The tale begins in the dark days of the American Revolution, when our forces were hopelessly untrained, unfed and unable to perform as the fighting force necessary to gain independence. Marshall was twenty one years old, and remarkably upbeat given the pathetic circumstances. That’s what caught the eye of the new military leader from Prussia, Baron von Steuben, and soon after, Lafayette, Washington and Hamilton, too. He already knew Jefferson, a family relation (from the wealthy side of the family), who makes his first appearance in the Marshall story while ineffectively running Virginia as its governor (Jefferson does not do well in this book; the author is critical of his distracted approach to public service).

Marshall becomes a small town lawyer–at the time, Richmond Town (now Richmond) had recently become the state capital, but it was an exceedingly small place. He marries well, and becomes a member of the House of Delegates, a Virginia legislative body. He is the model social networker, joining every significant organization, building his reputation by inviting people to his home (which doubled as his law office) for relaxed dinners. He lived in that house for a long time–decades, in fact–in part because his beloved wife Polly struggled with health issues for much of her adult life.

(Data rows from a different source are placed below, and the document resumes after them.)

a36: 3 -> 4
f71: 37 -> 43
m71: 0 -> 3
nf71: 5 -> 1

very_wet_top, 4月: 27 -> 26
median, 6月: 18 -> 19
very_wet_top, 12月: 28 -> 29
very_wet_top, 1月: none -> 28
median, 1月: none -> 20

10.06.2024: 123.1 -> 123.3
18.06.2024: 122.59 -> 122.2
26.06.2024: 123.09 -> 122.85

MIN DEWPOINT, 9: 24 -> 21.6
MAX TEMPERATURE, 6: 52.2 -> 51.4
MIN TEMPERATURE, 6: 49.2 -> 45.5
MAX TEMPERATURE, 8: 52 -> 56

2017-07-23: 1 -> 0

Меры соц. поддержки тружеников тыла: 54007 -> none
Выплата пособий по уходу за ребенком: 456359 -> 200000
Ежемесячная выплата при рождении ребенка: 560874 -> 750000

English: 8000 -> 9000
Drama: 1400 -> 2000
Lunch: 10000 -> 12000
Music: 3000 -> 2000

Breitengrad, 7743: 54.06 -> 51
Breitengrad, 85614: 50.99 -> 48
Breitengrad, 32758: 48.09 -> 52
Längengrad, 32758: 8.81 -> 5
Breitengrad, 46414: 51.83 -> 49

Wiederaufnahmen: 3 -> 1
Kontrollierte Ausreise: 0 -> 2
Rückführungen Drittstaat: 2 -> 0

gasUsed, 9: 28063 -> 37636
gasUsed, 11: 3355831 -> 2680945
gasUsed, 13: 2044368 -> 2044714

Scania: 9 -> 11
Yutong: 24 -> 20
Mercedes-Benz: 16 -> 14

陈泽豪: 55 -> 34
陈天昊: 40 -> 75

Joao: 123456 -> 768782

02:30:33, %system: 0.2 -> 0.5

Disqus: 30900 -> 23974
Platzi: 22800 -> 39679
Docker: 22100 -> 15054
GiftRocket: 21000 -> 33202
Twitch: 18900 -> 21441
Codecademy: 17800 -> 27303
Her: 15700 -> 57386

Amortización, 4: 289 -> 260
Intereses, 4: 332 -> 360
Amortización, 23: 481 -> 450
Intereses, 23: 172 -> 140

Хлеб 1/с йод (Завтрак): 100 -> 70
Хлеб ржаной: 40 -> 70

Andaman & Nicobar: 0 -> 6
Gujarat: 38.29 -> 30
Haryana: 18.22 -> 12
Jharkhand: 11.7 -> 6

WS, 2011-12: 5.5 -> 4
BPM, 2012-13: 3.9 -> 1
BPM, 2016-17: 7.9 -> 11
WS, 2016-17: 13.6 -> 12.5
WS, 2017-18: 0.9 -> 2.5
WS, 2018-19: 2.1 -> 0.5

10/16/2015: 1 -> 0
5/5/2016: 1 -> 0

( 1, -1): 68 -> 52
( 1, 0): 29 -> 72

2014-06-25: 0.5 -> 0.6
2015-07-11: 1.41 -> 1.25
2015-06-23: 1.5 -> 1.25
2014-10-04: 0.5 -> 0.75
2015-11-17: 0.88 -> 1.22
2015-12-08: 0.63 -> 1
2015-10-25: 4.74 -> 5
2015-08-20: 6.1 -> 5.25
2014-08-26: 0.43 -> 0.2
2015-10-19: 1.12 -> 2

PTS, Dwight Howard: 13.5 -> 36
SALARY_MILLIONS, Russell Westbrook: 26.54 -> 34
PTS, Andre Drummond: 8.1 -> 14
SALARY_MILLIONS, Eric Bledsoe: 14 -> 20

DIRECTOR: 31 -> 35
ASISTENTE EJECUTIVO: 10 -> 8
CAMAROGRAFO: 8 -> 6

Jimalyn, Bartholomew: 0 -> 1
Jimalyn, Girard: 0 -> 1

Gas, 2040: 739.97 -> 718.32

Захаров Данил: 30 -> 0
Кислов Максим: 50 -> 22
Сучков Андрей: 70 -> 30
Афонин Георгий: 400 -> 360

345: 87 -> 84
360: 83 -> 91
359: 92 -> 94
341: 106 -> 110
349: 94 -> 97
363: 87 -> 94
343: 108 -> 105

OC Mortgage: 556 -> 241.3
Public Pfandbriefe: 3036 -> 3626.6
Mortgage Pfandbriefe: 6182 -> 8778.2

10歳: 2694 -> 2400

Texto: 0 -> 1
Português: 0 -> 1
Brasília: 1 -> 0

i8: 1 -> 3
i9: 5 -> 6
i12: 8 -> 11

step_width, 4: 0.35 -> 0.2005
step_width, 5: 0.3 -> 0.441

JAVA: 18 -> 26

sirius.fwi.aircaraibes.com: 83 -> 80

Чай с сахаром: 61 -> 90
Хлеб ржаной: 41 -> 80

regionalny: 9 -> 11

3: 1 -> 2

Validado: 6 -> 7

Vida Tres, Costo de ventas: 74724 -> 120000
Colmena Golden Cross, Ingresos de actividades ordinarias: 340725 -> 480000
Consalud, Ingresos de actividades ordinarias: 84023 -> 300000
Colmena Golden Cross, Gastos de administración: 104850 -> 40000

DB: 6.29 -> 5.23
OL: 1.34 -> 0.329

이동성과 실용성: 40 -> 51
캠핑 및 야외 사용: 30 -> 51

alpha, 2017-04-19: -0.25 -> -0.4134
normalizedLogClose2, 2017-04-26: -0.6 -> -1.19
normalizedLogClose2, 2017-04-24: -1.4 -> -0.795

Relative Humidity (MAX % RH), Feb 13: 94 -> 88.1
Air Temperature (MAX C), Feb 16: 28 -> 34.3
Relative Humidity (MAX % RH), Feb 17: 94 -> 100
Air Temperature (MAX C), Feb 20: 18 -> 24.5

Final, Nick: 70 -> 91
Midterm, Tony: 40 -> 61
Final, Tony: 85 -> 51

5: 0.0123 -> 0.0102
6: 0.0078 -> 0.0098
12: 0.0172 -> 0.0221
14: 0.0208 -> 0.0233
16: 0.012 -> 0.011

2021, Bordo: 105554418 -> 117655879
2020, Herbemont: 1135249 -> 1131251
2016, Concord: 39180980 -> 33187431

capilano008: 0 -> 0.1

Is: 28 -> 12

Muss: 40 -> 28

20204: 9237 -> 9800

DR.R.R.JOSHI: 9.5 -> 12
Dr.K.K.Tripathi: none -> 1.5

There is so much story to tell, and this essay can do little more than introduce the man, the book and the author with the strongest possible encouragement to read up on John Marshall. I’ve read a lot of books about American history, founding fathers, and the early nation to identify when a new volume is unique and valuable. This one wins on both counts because the material is so central to the development of the nation and our approach to governance, and because the stories told are not the same stories that appear in dozens of other books about the founders. Instead, this seems to be fresh, or, at least, generally unfamiliar or, at least, new to me. It’s helpful that the biographer’s keen interest in providing a clear picture of Justice Marshall is equal to my own curiosity.